■ WHAT YOU WILL DO:
Of the lines below, report only those that contain "when".

■ STORED DATA:

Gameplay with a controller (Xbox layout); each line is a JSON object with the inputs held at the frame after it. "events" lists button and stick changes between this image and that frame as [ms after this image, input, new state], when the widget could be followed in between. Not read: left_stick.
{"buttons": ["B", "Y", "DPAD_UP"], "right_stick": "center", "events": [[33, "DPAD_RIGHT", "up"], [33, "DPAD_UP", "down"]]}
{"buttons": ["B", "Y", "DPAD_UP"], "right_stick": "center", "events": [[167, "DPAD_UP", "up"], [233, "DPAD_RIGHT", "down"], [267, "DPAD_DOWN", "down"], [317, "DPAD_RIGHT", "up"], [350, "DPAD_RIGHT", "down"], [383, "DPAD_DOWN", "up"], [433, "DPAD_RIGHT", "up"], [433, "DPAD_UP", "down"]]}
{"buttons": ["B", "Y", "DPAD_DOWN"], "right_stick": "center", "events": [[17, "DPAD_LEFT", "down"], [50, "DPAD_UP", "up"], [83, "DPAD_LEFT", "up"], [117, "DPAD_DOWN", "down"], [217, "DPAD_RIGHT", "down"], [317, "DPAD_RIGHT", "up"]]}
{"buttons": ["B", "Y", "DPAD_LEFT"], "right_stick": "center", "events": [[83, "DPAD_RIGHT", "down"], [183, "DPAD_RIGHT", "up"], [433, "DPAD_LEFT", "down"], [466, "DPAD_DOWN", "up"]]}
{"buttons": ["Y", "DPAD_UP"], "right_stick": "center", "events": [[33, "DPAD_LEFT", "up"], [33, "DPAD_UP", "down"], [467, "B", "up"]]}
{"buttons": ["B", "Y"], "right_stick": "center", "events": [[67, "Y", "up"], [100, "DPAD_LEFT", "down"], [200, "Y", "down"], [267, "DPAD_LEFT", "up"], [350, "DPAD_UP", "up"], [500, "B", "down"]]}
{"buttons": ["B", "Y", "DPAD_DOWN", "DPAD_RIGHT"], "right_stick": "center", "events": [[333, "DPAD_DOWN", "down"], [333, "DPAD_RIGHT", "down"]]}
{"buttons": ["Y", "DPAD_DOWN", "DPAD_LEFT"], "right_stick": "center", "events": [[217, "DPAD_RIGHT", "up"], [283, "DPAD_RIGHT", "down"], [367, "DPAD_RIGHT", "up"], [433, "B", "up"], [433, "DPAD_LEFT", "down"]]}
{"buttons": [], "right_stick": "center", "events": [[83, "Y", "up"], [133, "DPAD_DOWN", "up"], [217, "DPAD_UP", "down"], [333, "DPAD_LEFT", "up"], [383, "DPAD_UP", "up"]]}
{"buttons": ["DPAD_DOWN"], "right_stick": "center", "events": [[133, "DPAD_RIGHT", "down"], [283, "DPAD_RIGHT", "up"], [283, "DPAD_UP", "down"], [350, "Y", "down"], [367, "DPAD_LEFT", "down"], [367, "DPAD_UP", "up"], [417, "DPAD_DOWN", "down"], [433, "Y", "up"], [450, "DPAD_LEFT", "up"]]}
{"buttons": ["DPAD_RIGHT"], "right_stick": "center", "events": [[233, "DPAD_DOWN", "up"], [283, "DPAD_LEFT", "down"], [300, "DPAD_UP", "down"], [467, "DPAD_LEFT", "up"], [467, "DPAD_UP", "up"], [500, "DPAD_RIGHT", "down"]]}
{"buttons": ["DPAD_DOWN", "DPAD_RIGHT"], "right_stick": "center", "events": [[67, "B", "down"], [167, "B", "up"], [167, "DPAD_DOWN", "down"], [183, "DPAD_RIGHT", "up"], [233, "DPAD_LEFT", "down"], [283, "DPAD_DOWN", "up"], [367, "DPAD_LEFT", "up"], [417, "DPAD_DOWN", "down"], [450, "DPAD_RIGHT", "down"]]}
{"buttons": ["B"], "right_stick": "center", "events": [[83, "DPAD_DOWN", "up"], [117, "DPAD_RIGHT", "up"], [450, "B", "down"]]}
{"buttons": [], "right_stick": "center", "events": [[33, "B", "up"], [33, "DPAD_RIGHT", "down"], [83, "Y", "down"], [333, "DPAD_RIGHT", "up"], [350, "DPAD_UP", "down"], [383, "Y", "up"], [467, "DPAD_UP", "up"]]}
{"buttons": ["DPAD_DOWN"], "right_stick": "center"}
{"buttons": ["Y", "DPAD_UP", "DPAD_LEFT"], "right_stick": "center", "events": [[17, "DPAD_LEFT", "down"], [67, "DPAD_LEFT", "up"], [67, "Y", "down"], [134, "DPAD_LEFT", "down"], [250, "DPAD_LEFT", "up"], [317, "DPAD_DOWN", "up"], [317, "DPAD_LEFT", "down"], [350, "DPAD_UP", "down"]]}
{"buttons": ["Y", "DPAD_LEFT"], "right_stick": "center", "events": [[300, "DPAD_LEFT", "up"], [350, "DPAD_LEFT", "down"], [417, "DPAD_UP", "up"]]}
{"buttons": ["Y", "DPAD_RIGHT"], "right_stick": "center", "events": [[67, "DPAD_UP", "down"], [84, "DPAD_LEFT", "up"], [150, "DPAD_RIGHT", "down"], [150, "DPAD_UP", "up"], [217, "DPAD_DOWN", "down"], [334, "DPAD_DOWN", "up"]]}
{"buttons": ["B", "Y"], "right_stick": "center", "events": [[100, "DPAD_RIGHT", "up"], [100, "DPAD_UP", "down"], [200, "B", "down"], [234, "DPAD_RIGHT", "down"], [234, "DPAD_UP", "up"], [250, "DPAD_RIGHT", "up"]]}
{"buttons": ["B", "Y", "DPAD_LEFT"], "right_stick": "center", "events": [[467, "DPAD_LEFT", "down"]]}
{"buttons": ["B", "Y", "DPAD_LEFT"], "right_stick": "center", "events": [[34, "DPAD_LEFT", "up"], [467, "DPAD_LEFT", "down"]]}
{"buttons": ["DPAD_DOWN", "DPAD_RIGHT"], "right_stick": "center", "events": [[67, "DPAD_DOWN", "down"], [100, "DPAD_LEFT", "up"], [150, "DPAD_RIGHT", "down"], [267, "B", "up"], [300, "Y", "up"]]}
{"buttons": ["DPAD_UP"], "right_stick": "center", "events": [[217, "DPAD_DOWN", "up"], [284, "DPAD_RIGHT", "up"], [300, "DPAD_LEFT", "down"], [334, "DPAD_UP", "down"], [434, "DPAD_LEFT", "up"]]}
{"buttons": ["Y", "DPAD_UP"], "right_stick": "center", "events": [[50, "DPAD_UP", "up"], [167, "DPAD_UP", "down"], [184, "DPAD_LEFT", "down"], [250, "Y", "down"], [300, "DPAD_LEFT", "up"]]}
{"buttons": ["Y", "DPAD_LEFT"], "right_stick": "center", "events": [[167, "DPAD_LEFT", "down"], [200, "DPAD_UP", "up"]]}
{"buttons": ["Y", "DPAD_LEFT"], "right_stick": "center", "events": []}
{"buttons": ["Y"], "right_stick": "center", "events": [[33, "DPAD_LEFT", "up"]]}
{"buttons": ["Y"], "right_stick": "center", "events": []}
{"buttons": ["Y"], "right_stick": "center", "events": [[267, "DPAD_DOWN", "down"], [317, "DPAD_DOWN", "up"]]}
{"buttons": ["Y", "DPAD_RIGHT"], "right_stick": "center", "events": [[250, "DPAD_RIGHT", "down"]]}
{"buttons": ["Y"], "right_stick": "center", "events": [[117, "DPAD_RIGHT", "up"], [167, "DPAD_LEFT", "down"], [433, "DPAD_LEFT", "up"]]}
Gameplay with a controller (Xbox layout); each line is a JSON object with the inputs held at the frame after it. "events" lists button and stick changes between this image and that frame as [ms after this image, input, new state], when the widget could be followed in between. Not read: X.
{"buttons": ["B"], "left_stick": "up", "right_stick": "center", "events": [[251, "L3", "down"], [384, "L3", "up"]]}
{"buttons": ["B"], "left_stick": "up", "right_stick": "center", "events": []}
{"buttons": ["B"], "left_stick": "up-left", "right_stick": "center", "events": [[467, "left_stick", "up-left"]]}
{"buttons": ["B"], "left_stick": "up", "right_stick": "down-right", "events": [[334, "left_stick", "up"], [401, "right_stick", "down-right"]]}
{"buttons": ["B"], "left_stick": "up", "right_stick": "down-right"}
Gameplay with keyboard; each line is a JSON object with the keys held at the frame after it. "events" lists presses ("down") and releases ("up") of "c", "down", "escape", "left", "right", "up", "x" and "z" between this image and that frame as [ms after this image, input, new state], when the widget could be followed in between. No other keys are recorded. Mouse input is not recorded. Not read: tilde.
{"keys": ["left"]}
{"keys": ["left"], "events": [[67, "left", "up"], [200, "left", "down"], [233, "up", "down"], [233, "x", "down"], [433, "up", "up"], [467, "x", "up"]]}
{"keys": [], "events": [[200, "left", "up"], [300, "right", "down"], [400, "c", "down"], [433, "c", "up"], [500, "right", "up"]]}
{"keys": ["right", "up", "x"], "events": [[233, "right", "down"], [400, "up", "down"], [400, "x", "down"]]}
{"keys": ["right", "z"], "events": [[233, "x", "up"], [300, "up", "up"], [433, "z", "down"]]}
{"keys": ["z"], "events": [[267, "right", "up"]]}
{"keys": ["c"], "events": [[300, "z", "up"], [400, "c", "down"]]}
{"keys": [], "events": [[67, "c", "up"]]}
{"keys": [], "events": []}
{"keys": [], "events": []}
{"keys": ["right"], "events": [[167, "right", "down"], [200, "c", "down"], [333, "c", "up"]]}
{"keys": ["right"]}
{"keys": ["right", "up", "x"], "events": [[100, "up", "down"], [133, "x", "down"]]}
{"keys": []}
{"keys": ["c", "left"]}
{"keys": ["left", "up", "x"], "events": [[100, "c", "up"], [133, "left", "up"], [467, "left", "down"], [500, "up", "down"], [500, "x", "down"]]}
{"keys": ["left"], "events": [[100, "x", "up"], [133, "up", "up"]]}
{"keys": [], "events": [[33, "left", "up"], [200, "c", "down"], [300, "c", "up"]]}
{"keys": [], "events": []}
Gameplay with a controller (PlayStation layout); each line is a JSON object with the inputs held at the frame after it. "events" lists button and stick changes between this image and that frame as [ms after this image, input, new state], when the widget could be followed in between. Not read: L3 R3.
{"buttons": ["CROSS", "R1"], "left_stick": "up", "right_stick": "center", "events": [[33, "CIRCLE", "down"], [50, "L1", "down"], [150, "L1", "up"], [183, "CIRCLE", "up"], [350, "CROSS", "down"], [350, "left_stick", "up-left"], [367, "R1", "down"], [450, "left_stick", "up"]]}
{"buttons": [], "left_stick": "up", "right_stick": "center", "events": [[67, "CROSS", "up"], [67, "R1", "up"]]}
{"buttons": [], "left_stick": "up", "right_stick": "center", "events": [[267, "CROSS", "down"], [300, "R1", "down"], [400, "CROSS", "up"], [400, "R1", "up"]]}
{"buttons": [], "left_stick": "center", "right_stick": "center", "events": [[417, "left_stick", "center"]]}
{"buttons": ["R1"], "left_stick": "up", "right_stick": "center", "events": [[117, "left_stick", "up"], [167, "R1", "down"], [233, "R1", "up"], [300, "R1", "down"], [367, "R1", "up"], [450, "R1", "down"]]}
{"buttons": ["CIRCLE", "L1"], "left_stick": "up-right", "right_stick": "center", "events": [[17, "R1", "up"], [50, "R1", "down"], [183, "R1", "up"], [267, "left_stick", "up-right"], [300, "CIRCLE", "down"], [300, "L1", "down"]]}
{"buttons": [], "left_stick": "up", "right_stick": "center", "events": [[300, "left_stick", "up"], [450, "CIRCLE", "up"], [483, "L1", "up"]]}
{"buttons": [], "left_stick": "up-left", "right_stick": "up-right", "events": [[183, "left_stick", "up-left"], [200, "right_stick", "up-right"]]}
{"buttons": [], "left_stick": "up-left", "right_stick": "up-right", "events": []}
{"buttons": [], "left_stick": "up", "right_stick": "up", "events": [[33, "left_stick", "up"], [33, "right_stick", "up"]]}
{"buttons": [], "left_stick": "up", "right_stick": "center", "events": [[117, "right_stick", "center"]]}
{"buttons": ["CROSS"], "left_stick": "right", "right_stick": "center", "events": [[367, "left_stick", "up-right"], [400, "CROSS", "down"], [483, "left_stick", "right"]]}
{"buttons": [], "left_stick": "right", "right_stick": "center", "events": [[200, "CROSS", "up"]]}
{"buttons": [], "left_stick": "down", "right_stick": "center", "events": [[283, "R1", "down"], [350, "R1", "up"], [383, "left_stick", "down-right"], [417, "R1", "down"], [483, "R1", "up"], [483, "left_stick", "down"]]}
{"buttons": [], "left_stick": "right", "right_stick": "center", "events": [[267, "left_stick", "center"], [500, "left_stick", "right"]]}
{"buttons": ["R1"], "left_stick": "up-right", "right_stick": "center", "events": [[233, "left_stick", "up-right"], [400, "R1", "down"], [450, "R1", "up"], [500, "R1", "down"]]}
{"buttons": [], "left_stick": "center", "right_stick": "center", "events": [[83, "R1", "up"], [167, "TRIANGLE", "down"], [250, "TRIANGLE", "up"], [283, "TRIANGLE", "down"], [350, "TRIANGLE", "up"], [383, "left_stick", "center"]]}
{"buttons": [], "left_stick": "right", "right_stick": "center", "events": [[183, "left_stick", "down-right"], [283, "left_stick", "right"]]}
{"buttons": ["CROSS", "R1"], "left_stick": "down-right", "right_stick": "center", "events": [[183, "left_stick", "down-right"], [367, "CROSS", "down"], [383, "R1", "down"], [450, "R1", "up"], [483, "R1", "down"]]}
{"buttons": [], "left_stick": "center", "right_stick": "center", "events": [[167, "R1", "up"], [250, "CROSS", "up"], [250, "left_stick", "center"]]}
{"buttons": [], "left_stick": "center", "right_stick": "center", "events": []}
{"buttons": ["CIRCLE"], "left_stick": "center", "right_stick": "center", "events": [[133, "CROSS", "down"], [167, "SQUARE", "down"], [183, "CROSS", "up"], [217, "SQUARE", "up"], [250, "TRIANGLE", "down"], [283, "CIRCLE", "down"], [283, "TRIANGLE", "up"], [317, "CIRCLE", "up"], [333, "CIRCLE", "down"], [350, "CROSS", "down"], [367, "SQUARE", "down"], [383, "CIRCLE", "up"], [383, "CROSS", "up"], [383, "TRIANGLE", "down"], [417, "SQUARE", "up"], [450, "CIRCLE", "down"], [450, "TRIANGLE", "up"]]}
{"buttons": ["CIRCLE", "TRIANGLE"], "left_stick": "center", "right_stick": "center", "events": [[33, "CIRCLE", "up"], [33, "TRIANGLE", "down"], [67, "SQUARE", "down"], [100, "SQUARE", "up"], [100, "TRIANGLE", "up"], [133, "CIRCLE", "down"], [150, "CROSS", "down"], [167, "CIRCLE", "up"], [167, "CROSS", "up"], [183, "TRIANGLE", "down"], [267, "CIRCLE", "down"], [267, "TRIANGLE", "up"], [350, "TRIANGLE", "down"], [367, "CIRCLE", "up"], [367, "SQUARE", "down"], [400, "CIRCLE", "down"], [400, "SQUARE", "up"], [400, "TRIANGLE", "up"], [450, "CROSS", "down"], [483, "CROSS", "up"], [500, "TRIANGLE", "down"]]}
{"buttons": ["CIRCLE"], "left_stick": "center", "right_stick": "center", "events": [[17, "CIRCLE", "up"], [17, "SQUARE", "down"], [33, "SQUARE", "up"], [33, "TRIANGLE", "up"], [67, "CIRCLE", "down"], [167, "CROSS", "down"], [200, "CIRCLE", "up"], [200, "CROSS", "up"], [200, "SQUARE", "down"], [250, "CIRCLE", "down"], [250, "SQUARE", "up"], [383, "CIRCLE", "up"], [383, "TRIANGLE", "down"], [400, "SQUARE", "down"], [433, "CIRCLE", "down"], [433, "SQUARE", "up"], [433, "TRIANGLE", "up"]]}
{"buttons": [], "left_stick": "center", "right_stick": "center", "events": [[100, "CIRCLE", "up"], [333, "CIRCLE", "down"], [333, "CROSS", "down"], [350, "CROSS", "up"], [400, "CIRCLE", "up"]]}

■ WRITTEN RESPONSE:
Gameplay with a controller (Xbox layout); each line is a JSON object with the inputs held at the frame after it. "events" lists button and stick changes between this image and that frame as [ms after this image, input, new state], when the widget could be followed in between. Not read: left_stick.
Gameplay with a controller (Xbox layout); each line is a JSON object with the inputs held at the frame after it. "events" lists button and stick changes between this image and that frame as [ms after this image, input, new state], when the widget could be followed in between. Not read: X.
Gameplay with keyboard; each line is a JSON object with the keys held at the frame after it. "events" lists presses ("down") and releases ("up") of "c", "down", "escape", "left", "right", "up", "x" and "z" between this image and that frame as [ms after this image, input, new state], when the widget could be followed in between. No other keys are recorded. Mouse input is not recorded. Not read: tilde.
Gameplay with a controller (PlayStation layout); each line is a JSON object with the inputs held at the frame after it. "events" lists button and stick changes between this image and that frame as [ms after this image, input, new state], when the widget could be followed in between. Not read: L3 R3.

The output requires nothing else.